Entries provided START
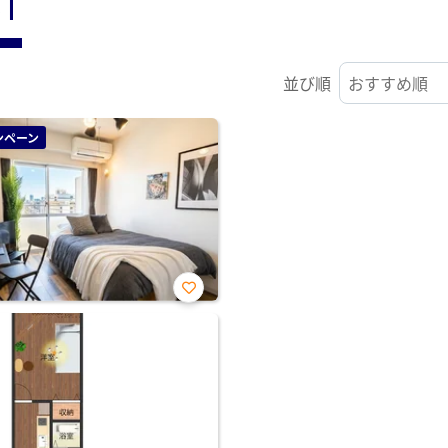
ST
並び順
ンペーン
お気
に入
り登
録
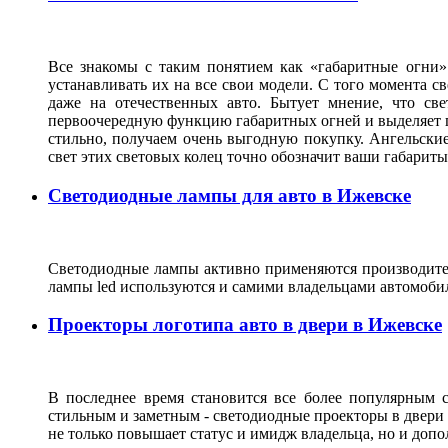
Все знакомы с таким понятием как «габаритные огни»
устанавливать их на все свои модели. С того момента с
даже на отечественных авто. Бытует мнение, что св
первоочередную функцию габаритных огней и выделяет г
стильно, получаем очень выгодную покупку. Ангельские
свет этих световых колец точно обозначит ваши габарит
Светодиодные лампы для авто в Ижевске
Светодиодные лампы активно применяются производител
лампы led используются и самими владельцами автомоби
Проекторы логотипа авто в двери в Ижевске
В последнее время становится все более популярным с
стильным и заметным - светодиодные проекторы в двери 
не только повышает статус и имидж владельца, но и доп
Entries provided END
Could you reproduce every record above exactly, leaving out the pictures?

_Your response_.
ST
並び順
ンペーン
お気
に入
り登
録
Все знакомы с таким понятием как «габаритные огни»
устанавливать их на все свои модели. С того момента с
даже на отечественных авто. Бытует мнение, что св
первоочередную функцию габаритных огней и выделяет г
стильно, получаем очень выгодную покупку. Ангельские
свет этих световых колец точно обозначит ваши габарит
Светодиодные лампы для авто в Ижевске
Светодиодные лампы активно применяются производител
лампы led используются и самими владельцами автомоби
Проекторы логотипа авто в двери в Ижевске
В последнее время становится все более популярным с
стильным и заметным - светодиодные проекторы в двери 
не только повышает статус и имидж владельца, но и доп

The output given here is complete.